Sundragon2012 said:(please note I am not saying that the rules themselves for 1e and 2e were better, IMO they weren't save for the ability to hack them literally to pieces without destroying the system)
[...snip...]
Any thoughts of your own?
Yeah. I think one doesn't worry about playing rough with an already broken toy. You could hack older editions to pieces without destroying anything because the darn thing wasn't a solid or reliable structure to begin with. Nothing really there to destroy. There was no decent concept of "balance" to be had, so you wouldn't worry about losing it.
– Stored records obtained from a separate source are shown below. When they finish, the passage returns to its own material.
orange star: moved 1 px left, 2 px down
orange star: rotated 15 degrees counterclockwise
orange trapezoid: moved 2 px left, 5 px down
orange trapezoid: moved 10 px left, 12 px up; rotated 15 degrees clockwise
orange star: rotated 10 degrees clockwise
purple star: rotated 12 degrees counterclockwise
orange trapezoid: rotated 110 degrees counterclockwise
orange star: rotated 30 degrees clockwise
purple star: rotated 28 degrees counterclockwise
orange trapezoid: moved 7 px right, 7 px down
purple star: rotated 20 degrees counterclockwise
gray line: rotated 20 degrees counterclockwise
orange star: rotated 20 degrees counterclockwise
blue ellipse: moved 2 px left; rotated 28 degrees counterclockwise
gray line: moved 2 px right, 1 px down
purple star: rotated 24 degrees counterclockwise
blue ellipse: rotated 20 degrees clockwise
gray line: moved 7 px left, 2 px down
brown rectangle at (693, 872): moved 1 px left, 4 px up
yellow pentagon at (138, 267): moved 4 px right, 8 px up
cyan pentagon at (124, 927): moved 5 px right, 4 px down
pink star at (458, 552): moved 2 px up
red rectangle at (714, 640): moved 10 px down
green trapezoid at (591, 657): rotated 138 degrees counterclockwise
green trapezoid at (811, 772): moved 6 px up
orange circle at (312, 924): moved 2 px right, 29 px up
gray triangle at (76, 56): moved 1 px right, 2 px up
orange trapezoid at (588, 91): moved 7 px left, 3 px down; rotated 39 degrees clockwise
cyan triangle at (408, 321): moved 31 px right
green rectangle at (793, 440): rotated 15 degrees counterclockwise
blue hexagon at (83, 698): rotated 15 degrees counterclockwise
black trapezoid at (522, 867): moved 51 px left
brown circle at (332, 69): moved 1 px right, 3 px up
The thing gamers have to learn is that the limitations in the new edition are in our minds. If you want to play like the old days, where there was really nothing trying to keep various charactrers on an even keel of overall effectiveness, and where only high mastery of the rules allowed the GM to keep challenges reasonable for the PCs, then you can do so quite well with 3.x - just go ahead and break the rules. There ain't no police going to come and arrest you for it.
Maintaining balance is a choice, not a requirement. Some games do well without balance concerns, others don't. You don't care for balance, you can chuck it out the window yourself. You want to maintain it, then there's more work invovled, yes. But that's thermodynamics for you - it takes more work to maintain a more organized system. The question is only whether you find that the work is worth the payoff or not.